I am starting to have a lot of anxiety about moving again. Not so much that we’re leaving Texas, but that we have made absolutely AMAZING friends here. Of course Christy and I have been close and very comfortable with each other for a while, but I have also gotten very close to my friends from church in the last few weeks. I feel like we’ve crossed the line of good acquaintances to good friends, and I am leaving them. I have a hard time getting to that point with people, so I really cherish it when it does happen. And now I have to go work hard for another year trying to establish friendships with new people. And that is so exhausting.
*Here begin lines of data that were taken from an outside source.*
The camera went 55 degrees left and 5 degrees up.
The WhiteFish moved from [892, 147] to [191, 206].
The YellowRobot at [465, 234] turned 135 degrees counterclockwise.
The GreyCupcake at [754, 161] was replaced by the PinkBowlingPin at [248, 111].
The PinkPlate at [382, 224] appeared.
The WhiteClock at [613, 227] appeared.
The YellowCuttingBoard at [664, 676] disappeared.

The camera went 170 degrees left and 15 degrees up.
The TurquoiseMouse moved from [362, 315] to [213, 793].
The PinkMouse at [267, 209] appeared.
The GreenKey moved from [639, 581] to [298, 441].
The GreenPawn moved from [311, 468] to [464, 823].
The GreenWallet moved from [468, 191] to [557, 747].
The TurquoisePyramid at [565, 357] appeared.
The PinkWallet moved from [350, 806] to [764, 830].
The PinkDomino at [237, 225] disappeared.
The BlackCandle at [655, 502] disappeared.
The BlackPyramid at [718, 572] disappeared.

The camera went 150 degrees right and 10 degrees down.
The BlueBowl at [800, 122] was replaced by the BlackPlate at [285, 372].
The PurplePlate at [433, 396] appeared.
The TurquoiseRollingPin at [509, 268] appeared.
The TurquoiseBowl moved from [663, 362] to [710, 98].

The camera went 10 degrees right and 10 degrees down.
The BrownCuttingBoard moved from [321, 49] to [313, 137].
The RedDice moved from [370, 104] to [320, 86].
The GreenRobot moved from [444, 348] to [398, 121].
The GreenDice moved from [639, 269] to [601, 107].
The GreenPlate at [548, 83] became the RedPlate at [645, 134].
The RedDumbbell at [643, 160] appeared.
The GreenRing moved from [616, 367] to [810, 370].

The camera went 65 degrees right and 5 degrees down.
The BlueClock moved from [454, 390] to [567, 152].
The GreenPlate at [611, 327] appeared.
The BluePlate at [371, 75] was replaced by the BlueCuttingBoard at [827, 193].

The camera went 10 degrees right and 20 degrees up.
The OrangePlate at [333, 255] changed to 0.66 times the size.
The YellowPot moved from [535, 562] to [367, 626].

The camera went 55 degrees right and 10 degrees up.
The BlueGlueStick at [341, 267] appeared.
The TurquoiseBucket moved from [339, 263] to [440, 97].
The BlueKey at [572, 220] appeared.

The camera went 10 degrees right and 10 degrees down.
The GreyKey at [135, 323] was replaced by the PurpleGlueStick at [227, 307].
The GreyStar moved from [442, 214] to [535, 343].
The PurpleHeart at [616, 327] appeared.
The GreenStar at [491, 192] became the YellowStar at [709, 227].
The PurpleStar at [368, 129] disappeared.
But it will all be okay. I have to just trust that God will provide again like He provided here. What a wonderful blessing it is to have met these people in the first place, and to have had such a wonderful experience with them! I love all of my Texas friends, I will miss you guys so much. Thank you for showing me, “how it’s done in Texas”.
With that being said, I’m going to cram as much friend time in as I can this week. Fun!
Pictures are downstairs, and I am being lazy. So maybe later.